Today, the FT published the letter of a reader who caught an error in Ms Ahuja’s column.
[Anjana Ahuja] states that “most American babies born in 1900 failed to live past 50”: it is true that life expectancy in the US in 1900 was approximately 47 years. However, it needs to be recalled that a life expectancy calculation is an average or mean; to be precise, a weighted average expected number of years of future life as of a given point in time, in this case, birth. However a claim about the age below which the majority of a given birth cohort will die, is a statement about the median age at death rather than the mean age at death.
Life expectancy calculations at birth, especially those calculated before the mid-20th century, can deviate significantly from the corresponding median ages at death due to the effect of infant and childhood mortality rates. As it turns out the calculated median age at death for the US 1900 birth cohort was more like 56 or 57.
Peretz Perl, “How life expectancy calculations deviate“, letter to the editor, Financial Times, 21 December 2016 (metered paywall).
This is an important point. The mean simple average) and the median measure different things. To illustrate with an exaggerated, hypothetical case, suppose we have a sample of 100 individuals born in the same year, 40 of which die at age 5, 50 at age 50 and 10 at age 70. The average (mean) life expectancy at birth for this cohort would by 34 years. But the median life expectancy would be 50 years. Why? Because this is the life expectancy of the median person, i.e. the life expectancy of the 50th person (the median!), arranging all individuals in order of their years of life.
I may be wrong, but my impression is that few in a population of supposedly well-educated people are able to distinguish between a mean (simple average) and a median. If Ms Ahuja, who has a PhD in space physics, confuses the two measures, anyone can.
The median is useful concept. I think it should be taught in middle school, or even earlier.

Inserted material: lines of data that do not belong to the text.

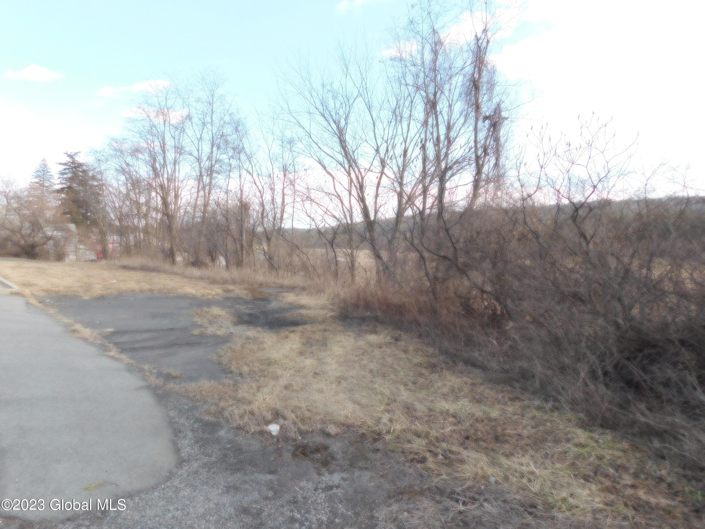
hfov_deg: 73.9
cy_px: 264
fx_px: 468
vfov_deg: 58.9
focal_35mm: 23
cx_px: 352
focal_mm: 4
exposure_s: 1/500
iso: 125
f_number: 3
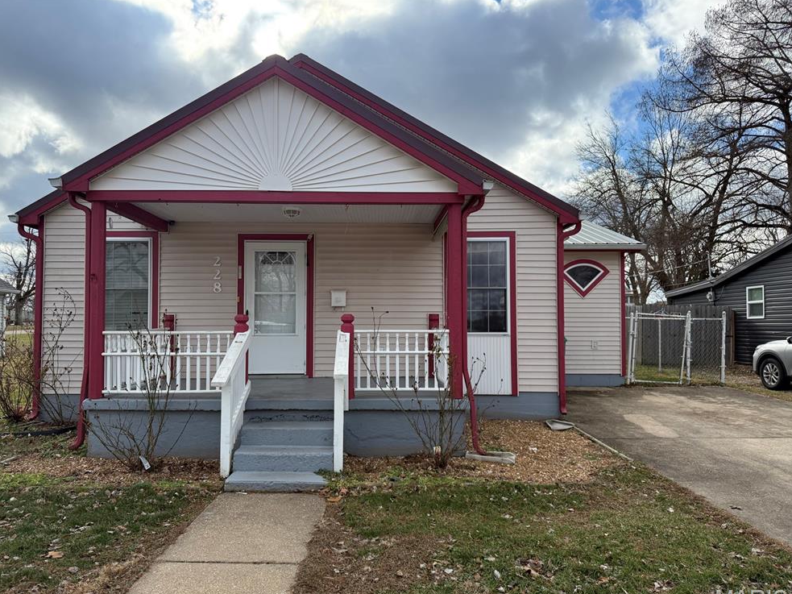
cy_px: 306
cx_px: 384
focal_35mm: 25
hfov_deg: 69.4
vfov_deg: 54.9
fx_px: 572
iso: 100
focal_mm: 6.76
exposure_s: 1/3584
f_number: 1.78
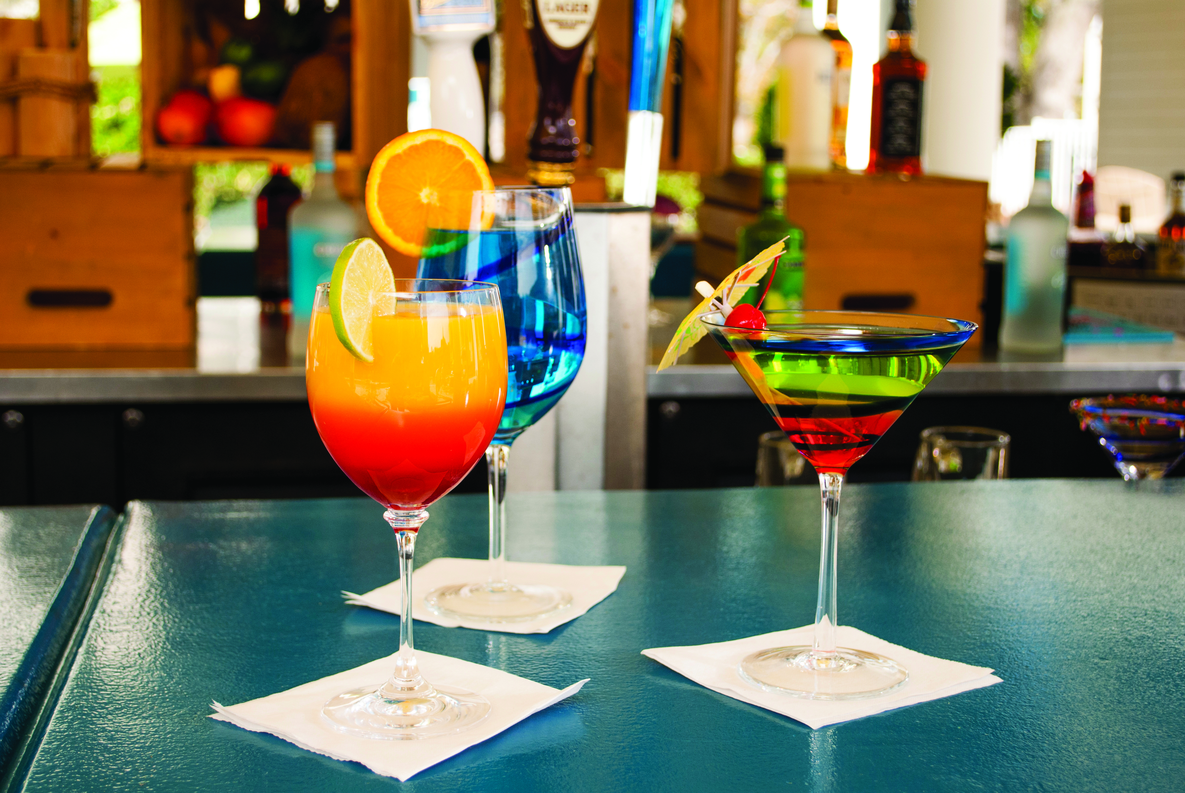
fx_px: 1730
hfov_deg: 37.8
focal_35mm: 52
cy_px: 396
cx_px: 592
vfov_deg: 25.8
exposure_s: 1/320
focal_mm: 35
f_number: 5.3
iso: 200
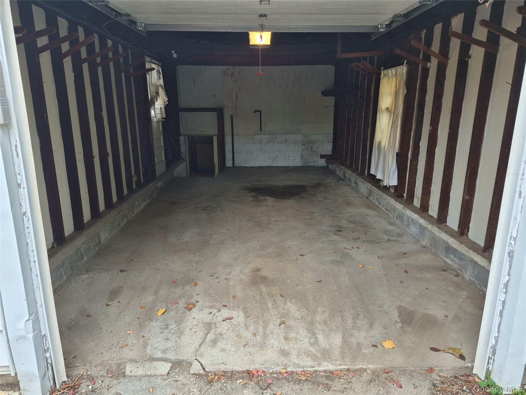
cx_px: 263
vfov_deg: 58.9
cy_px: 198
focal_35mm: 23
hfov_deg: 73.9
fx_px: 349
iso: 64
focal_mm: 5.4
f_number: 1.8
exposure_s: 1/120
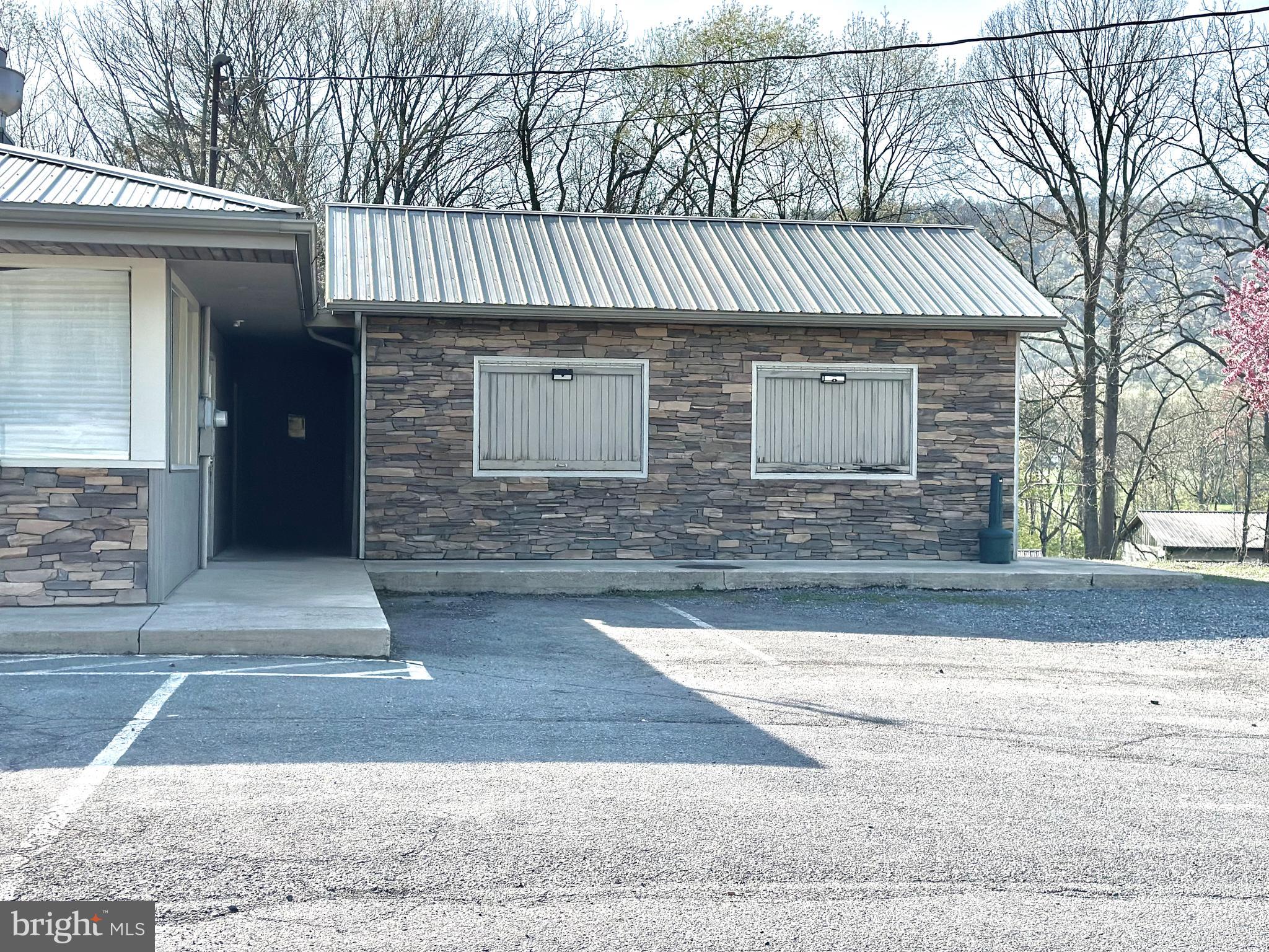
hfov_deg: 39.7
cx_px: 634
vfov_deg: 30.3
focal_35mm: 48
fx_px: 1760
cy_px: 476
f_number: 1.78
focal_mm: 6.86
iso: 100
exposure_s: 1/6211
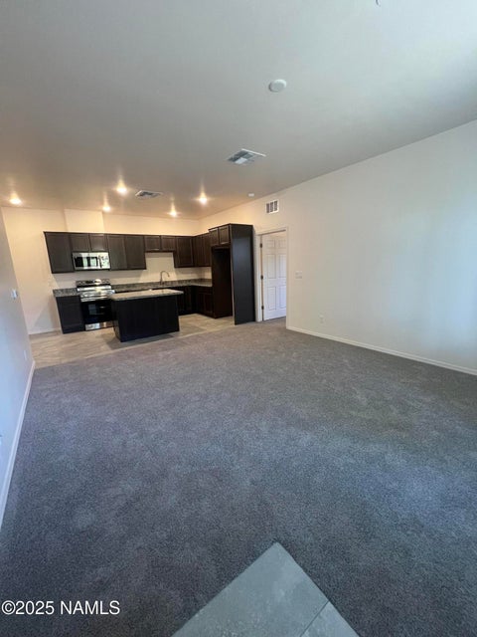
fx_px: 239
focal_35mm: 13
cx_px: 238
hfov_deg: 89.9
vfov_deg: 106.2
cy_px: 318
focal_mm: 1.57
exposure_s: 1/60
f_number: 1.8
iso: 200
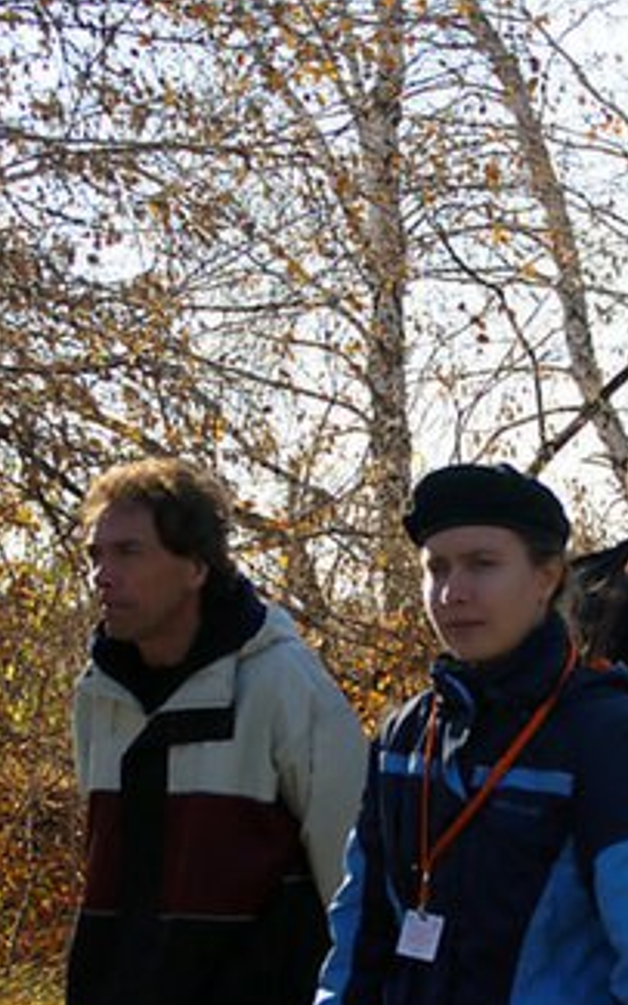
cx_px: 486
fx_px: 4619
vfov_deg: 12.4
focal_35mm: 169
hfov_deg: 7.8
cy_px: 614
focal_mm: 35
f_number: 5.6
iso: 200
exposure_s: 1/500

Alas, life expectancy changes over time, typically increasing, so calculation of the median for a specific cohort becomes more difficult. Mr Perl goes on to explain that, for this reason, the “’calculated’ median understates the actual historical median age at death for that cohort”:
That’s because the standard calculation for such a median age at death assumes that the probabilities of death at each age are frozen at the rates that were applicable in the year of calculation — in this case 1900. The true median age at death for the 1900 US birth cohort was dramatically impacted by the ongoing improvements in longevity as the cohort made its way through the 20th century.
For example, the probability that an American born in 1900 who had survived to the age of 40 would die before age 41 was significantly lower when he or she actually reached age 40 in 1940 than what it was thought to be in when they were born in 1900, and so on. The actual median age at death to which most Americans born in 1900 survived was closer to 60.
Mr Perl displays an impressive knowledge of demography and statistics, far beyond what might be expected even from a Financial Times reader! I googled “Peretz Perl” and discovered he is an actuary at New York-based TIAA-CREF, one of the largest pension funds in the world. That explains everything.
We cannot all become actuaries. But it should be possible for all of us to distinguish between a mean and a median. The concepts are not difficult and, in my opinion, could be taught to students from an early age.